A trop mettre en avant le rôle des consommateurs et une responsabilité qu’ils ne sont pas totalement en mesure d’exercer, on risquerait de susciter leur méfiance.

En revanche, et en second lieu, les organisations de consommateurs doivent être considérées comme des acteurs importants et à qui une juste place doit être réservée. Le dialogue entre les entreprises et elles, dans les organismes de normalisation par exemple, celui entre les pouvoirs publics et elles, sont essentiels pour prendre en considération les attentes des consommateurs, ce qui est indispensable au succès des politiques engagées.

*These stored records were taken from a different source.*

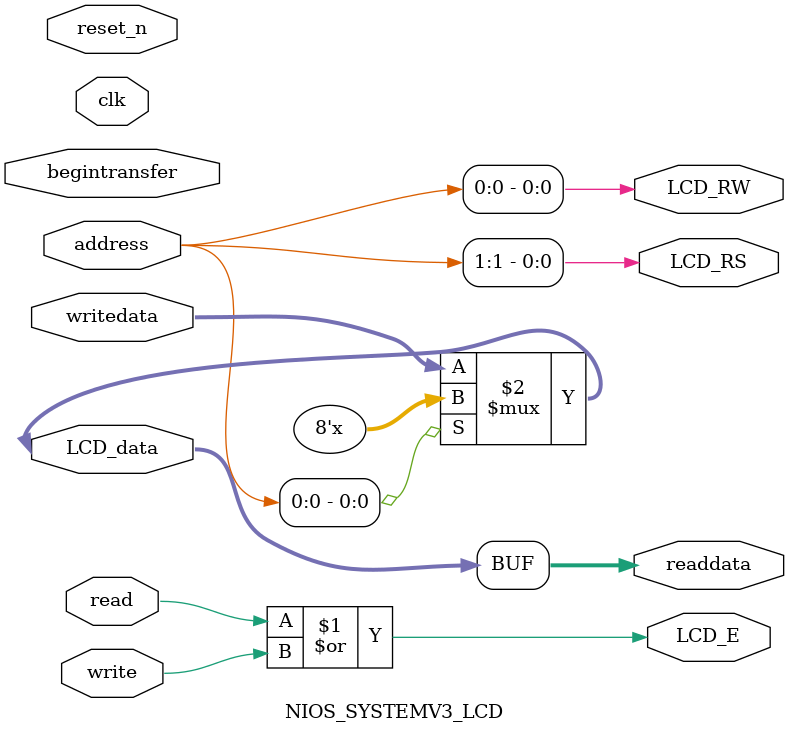
<source format=v>

`timescale 1ns / 1ps
// synthesis translate_on

// turn off superfluous verilog processor warnings 
// altera message_level Level1 
// altera message_off 10034 10035 10036 10037 10230 10240 10030 

module NIOS_SYSTEMV3_LCD (
                           // inputs:
                            address,
                            begintransfer,
                            clk,
                            read,
                            reset_n,
                            write,
                            writedata,

                           // outputs:
                            LCD_E,
                            LCD_RS,
                            LCD_RW,
                            LCD_data,
                            readdata
                         )
;

  output           LCD_E;
  output           LCD_RS;
  output           LCD_RW;
  inout   [  7: 0] LCD_data;
  output  [  7: 0] readdata;
  input   [  1: 0] address;
  input            begintransfer;
  input            clk;
  input            read;
  input            reset_n;
  input            write;
  input   [  7: 0] writedata;

  wire             LCD_E;
  wire             LCD_RS;
  wire             LCD_RW;
  wire    [  7: 0] LCD_data;
  wire    [  7: 0] readdata;
  assign LCD_RW = address[0];
  assign LCD_RS = address[1];
  assign LCD_E = read | write;
  assign LCD_data = (address[0]) ? {8{1'bz}} : writedata;
  assign readdata = LCD_data;
  //control_slave, which is an e_avalon_slave

endmodule


</source>
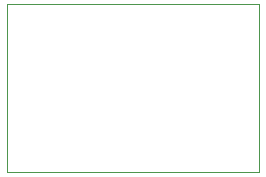
<source format=gbr>
G04 #@! TF.FileFunction,Profile,NP*
%FSLAX46Y46*%
G04 Gerber Fmt 4.6, Leading zero omitted, Abs format (unit mm)*
G04 Created by KiCad (PCBNEW (2015-02-03 BZR 5404)-product) date 2016-5-14 22:59:47*
%MOMM*%
G01*
G04 APERTURE LIST*
%ADD10C,0.150000*%
%ADD11C,0.100000*%
G04 APERTURE END LIST*
D10*
D11*
X209550000Y-157988000D02*
X209550000Y-157734000D01*
X188214000Y-157988000D02*
X209550000Y-157988000D01*
X188214000Y-157734000D02*
X188214000Y-157988000D01*
X188214000Y-157734000D02*
X188214000Y-143764000D01*
X209550000Y-143764000D02*
X209550000Y-157734000D01*
X188214000Y-143764000D02*
X209550000Y-143764000D01*
M02*

</source>
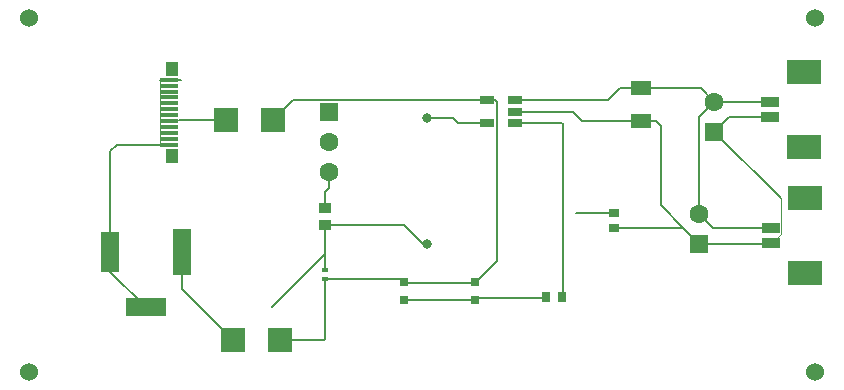
<source format=gtl>
%FSTAX23Y23*%
%MOIN*%
%SFA1B1*%

%IPPOS*%
%ADD20R,0.031500X0.031500*%
%ADD21R,0.019680X0.015750*%
%ADD23R,0.071110X0.051360*%
%ADD34R,0.059060X0.013780*%
%ADD35R,0.039370X0.046460*%
%ADD36R,0.051180X0.027560*%
%ADD37R,0.062990X0.031890*%
%ADD38R,0.118110X0.082680*%
%ADD39R,0.078740X0.078740*%
%ADD40R,0.029530X0.033470*%
%ADD41R,0.041340X0.035430*%
%ADD42R,0.033470X0.029530*%
%ADD43C,0.000500*%
%ADD44C,0.005910*%
%ADD45C,0.000250*%
%ADD46C,0.060000*%
%ADD47R,0.062990X0.062990*%
%ADD48C,0.062990*%
%ADD49R,0.137800X0.059060*%
%ADD50R,0.059060X0.137800*%
%ADD51R,0.059060X0.157480*%
%ADD52C,0.031500*%
%ADD53C,0.001000*%
%LNpcb1_(1)-1*%
%LPD*%
G54D20*
X01299Y00349D03*
Y0029D03*
X01535Y00349D03*
Y0029D03*
G54D21*
X01035Y0039D03*
Y00359D03*
G54D23*
X02089Y00885D03*
Y00995D03*
G54D34*
X00517Y01023D03*
Y01003D03*
Y00983D03*
Y00964D03*
Y00944D03*
Y00924D03*
Y00905D03*
Y00885D03*
Y00865D03*
Y00846D03*
Y00826D03*
Y00806D03*
G54D35*
X00527Y00769D03*
Y0106D03*
G54D36*
X01669Y0088D03*
Y00917D03*
Y00955D03*
X01575D03*
Y0088D03*
G54D37*
X02522Y00529D03*
Y0048D03*
X02518Y00949D03*
Y009D03*
G54D38*
X02636Y0063D03*
Y0038D03*
X02632Y0105D03*
Y008D03*
G54D39*
X00863Y0089D03*
X00706D03*
X00887Y00155D03*
X0073D03*
G54D40*
X01825Y003D03*
X01773D03*
G54D41*
X01036Y00538D03*
Y00595D03*
G54D42*
X02Y00528D03*
Y0058D03*
G54D43*
X01999Y00529D02*
X02009D01*
X02527Y0048D02*
X02555Y00508D01*
X02522Y00475D02*
X02525Y00478D01*
X02527Y0048*
X00321Y00383D02*
Y0045D01*
X00486Y00808D02*
X00488Y00806D01*
X00486Y00808D02*
Y01021D01*
X02522Y0048D02*
X02527D01*
X00488Y00806D02*
X00517D01*
X02555Y00508D02*
Y00629D01*
G54D44*
X01535Y00295D02*
X01778D01*
X01299Y0029D02*
X01535D01*
X01299Y0029D02*
X01299Y0029D01*
X01535Y00295D02*
Y003D01*
X01299Y00349D02*
X01304Y00344D01*
X01289Y00359D02*
X01299Y00349D01*
X01035Y00359D02*
X01289D01*
X02155Y00675D02*
Y0087D01*
Y00604D02*
Y00675D01*
Y00604D02*
X02229Y00529D01*
X00517Y01023D02*
X00557D01*
X02089Y00885D02*
X0214D01*
X01036Y00443D02*
Y00538D01*
X01035Y0039D02*
X01036Y00443D01*
Y00538D02*
X01301D01*
X01366Y00473*
X00321Y0045D02*
Y00784D01*
X00344Y00806*
X00488*
X00486Y01021D02*
X00517Y01023D01*
X02334Y0085D02*
X02555Y00629D01*
X02334Y0085D02*
X02384Y009D01*
X01862Y00917D02*
X01894Y00885D01*
X01669Y00917D02*
X01862D01*
X00887Y00155D02*
X01032D01*
X01035Y00158*
X01304Y00344D02*
X01535D01*
X01611Y0042*
Y00948*
X00863Y0089D02*
X00928Y00955D01*
X02284Y00575D02*
Y009D01*
X02334Y0095*
X02289Y00995D02*
X02334Y0095D01*
X02413Y00949D02*
X02493D01*
X02019Y00995D02*
X02089D01*
X01978Y00955D02*
X02019Y00995D01*
X00558Y00327D02*
X0073Y00155D01*
X00558Y00327D02*
Y0045D01*
X01366Y00897D02*
X01462D01*
X01478Y0088*
X01036Y00595D02*
Y00649D01*
X01049Y00661*
Y00715*
X0214Y00885D02*
X02155Y0087D01*
X02009Y00529D02*
X02229D01*
X00858Y00265D02*
X01036Y00443D01*
X00321Y00383D02*
X0044Y00265D01*
X02229Y00529D02*
X02284Y00475D01*
X02522*
X02384Y009D02*
X02493D01*
X01894Y00885D02*
X02089D01*
X00928Y00955D02*
X01575D01*
X01604*
X01611Y00948*
X01035Y00158D02*
Y00359D01*
X02284Y00575D02*
X02329Y00529D01*
X02522*
X02089Y00995D02*
X02289D01*
X02334Y0095D02*
X02413D01*
X01669Y00955D02*
X01978D01*
X01874Y0058D02*
X01999D01*
X01478Y0088D02*
X01575D01*
X01669D02*
X01827D01*
X01829Y00295D02*
Y00878D01*
X0055Y0089D02*
X00706D01*
G54D45*
X02413Y0095D02*
X02413Y00949D01*
X01827Y0088D02*
X01829Y00878D01*
G54D46*
X0267Y0123D03*
Y0005D03*
X0005D03*
Y0123D03*
G54D47*
X02284Y00475D03*
X01049Y00915D03*
X02334Y0085D03*
G54D48*
X02284Y00575D03*
X01049Y00815D03*
Y00715D03*
X02334Y0095D03*
G54D49*
X0044Y00265D03*
G54D50*
X00321Y0045D03*
G54D51*
X00558Y0045D03*
G54D52*
X01375Y00475D03*
Y00895D03*
G54D53*
X00557Y01023D03*
X00858Y00265D03*
X01874Y0058D03*
X0055Y0089D03*
M02*
</source>
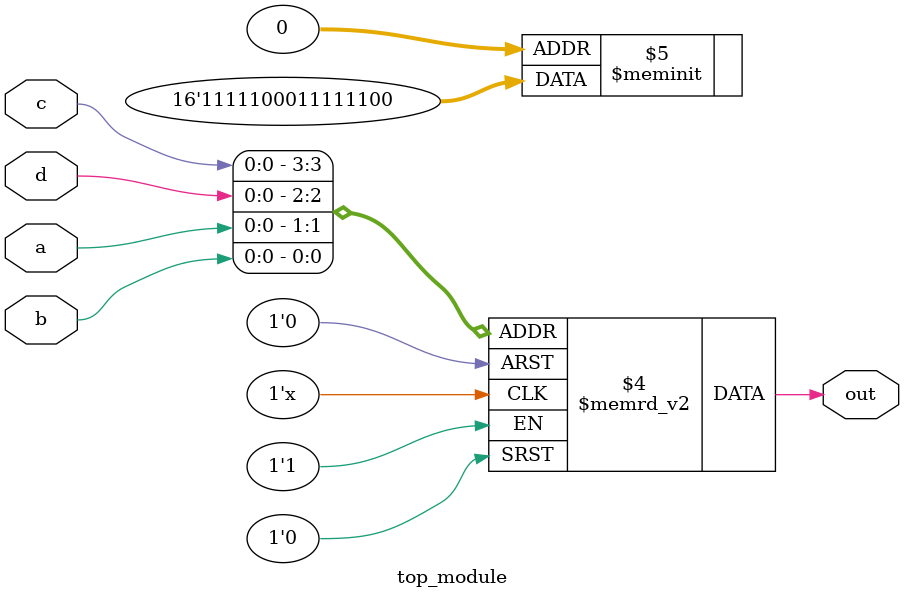
<source format=sv>
module top_module (
    input a,
    input b,
    input c,
    input d,
    output reg out
);

    always @(*) begin
        case ({c,d,a,b})
            4'b0000, 4'b0001, 4'b1000, 4'b1010: out = 0;
            4'b0010, 4'b0011, 4'b0110, 4'b0100, 4'b0111, 4'b1011, 4'b1110, 4'b1111: out = 1;
            4'b0101, 4'b0111, 4'b1100, 4'b1101, 4'b1110, 4'b1111: out = 1;
            default: out = 0; // Don't Care states can be assigned conveniently
        endcase
    end

endmodule

</source>
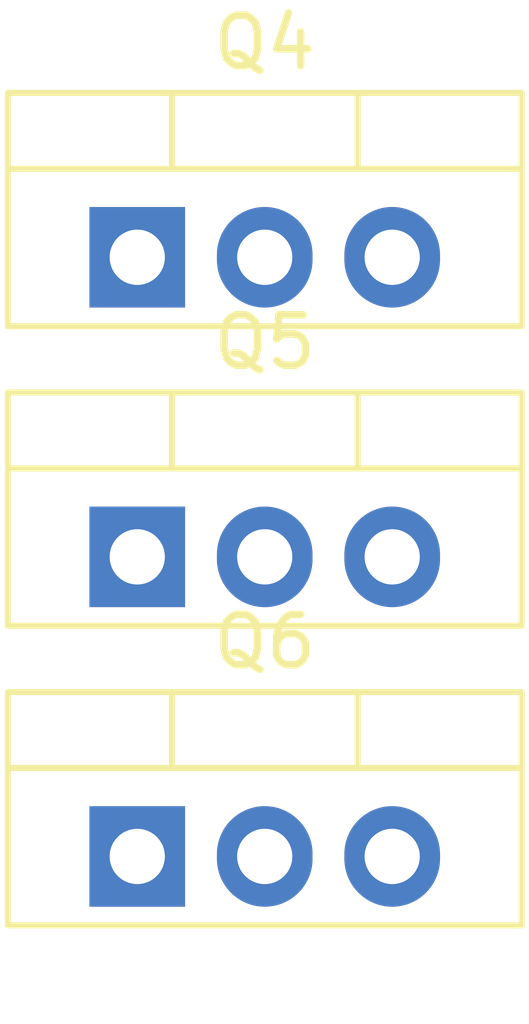
<source format=kicad_pcb>
(kicad_pcb
	(version 20240108)
	(generator "pcbnew")
	(generator_version "8.0")
	(general
		(thickness 1.6)
		(legacy_teardrops no)
	)
	(paper "A4")
	(layers
		(0 "F.Cu" signal)
		(31 "B.Cu" signal)
		(32 "B.Adhes" user "B.Adhesive")
		(33 "F.Adhes" user "F.Adhesive")
		(34 "B.Paste" user)
		(35 "F.Paste" user)
		(36 "B.SilkS" user "B.Silkscreen")
		(37 "F.SilkS" user "F.Silkscreen")
		(38 "B.Mask" user)
		(39 "F.Mask" user)
		(40 "Dwgs.User" user "User.Drawings")
		(41 "Cmts.User" user "User.Comments")
		(42 "Eco1.User" user "User.Eco1")
		(43 "Eco2.User" user "User.Eco2")
		(44 "Edge.Cuts" user)
		(45 "Margin" user)
		(46 "B.CrtYd" user "B.Courtyard")
		(47 "F.CrtYd" user "F.Courtyard")
		(48 "B.Fab" user)
		(49 "F.Fab" user)
		(50 "User.1" user)
		(51 "User.2" user)
		(52 "User.3" user)
		(53 "User.4" user)
		(54 "User.5" user)
		(55 "User.6" user)
		(56 "User.7" user)
		(57 "User.8" user)
		(58 "User.9" user)
	)
	(setup
		(pad_to_mask_clearance 0)
		(allow_soldermask_bridges_in_footprints no)
		(pcbplotparams
			(layerselection 0x00010fc_ffffffff)
			(plot_on_all_layers_selection 0x0000000_00000000)
			(disableapertmacros no)
			(usegerberextensions no)
			(usegerberattributes yes)
			(usegerberadvancedattributes yes)
			(creategerberjobfile yes)
			(dashed_line_dash_ratio 12.000000)
			(dashed_line_gap_ratio 3.000000)
			(svgprecision 4)
			(plotframeref no)
			(viasonmask no)
			(mode 1)
			(useauxorigin no)
			(hpglpennumber 1)
			(hpglpenspeed 20)
			(hpglpendiameter 15.000000)
			(pdf_front_fp_property_popups yes)
			(pdf_back_fp_property_popups yes)
			(dxfpolygonmode yes)
			(dxfimperialunits yes)
			(dxfusepcbnewfont yes)
			(psnegative no)
			(psa4output no)
			(plotreference yes)
			(plotvalue yes)
			(plotfptext yes)
			(plotinvisibletext no)
			(sketchpadsonfab no)
			(subtractmaskfromsilk no)
			(outputformat 1)
			(mirror no)
			(drillshape 1)
			(scaleselection 1)
			(outputdirectory "")
		)
	)
	(net 0 "")
	(net 1 "GND")
	(net 2 "Net-(D1-A)")
	(net 3 "Net-(Q4-B)")
	(net 4 "Net-(Q5-B)")
	(net 5 "Net-(D2-A)")
	(net 6 "Net-(Q6-B)")
	(net 7 "Net-(D3-A)")
	(footprint "Package_TO_SOT_THT:TO-220-3_Vertical" (layer "F.Cu") (at 82.92 72.54))
	(footprint "Package_TO_SOT_THT:TO-220-3_Vertical" (layer "F.Cu") (at 82.92 66.58))
	(footprint "Package_TO_SOT_THT:TO-220-3_Vertical" (layer "F.Cu") (at 82.92 78.5))
)
</source>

En troisième lieu, et ce peut être l’un des objets de ce dialogue avec l’Etat et les entreprises, il faut chercher à intégrer la préoccupation du développement durable dans les signes déjà existants de qualité ou d’identification des produits et services, les enrichir de ces nouvelles aspirations de la société. Ne devrait-il pas être naturel que les cahiers des charges des appellations d’origine contrôlées intègrent progressivement de telles préoccupations, puisque leur image repose notamment sur la perpétuation de leurs modes de production ? De même, ne serait-il pas logique que les labels agricoles, signes d’une qualité supérieure, tiennent compte de cette composante importante de la qualité qu’est aujourd’hui, pour beaucoup de consommateurs, le respect de critères d’environnement ? Dans cette même perspective, une réflexion sur l’agriculture raisonnée serait aussi souhaitable et les retards dans sa montée en charge devraient fournir l’occasion de cette réflexion nouvelle. Et ce qui est vrai pour les produits alimentaires et pour l’agriculture peut aussi l’être pour des labels qui existent dans d’autres secteurs, comme celui du Bâtiment.

Vouloir développer la notion de « consommer durable » suppose aussi de miser sur l’information et cela de deux manières : d’une part, mettre en œuvre des actions d’éducation et d’information des consommateurs d’autre part, encourager les entreprises à diffuser davantage d’information sur la conformité de leur processus de production à ces nouvelles aspirations. Au-delà des dispositions prévues par la loi sur les nouvelles régulations économiques pour les sociétés cotées, il faudrait chercher à stimuler la diffusion de telles informations par les entreprises, selon un cadre normalisé et avec la garantie d’une certification des informations diffusées.

S’engager dans ces voies suppose que le développement durable soit un axe de politique de la consommation, et c’est d’autant plus possible que les organisations de consommateurs sont prêtes à s’engager dans cette voie.

S’engager dans la voie d’une consommation durable, c’est s’engager dans une démarche longue et progressive qu’il faut dès le départ affirmer comme telle. C’est une démarche qui suppose le réalisme et la modestie, pour éviter qu’un décalage excessif entre le discours et les réalisations compromette sa crédibilité. C’est aussi une démarche qui suppose la rigueur dans l’information diffusée aux consommateurs. C’est enfin une démarche qui doit s’inscrire dans toute la mesure du possible, dans un cadre européen et international.

A ces conditions, « consommer durable » peut progressivement devenir une composante significative du développement durable.

Bibliographie

  • « 60 millions de consommateurs », numéro découverte « Consommer durable », juin-juillet 2003. www.60millions-mag.com
  • « 60 millions de consommateurs », « Guide vert du consommateur », juillet-août 2001.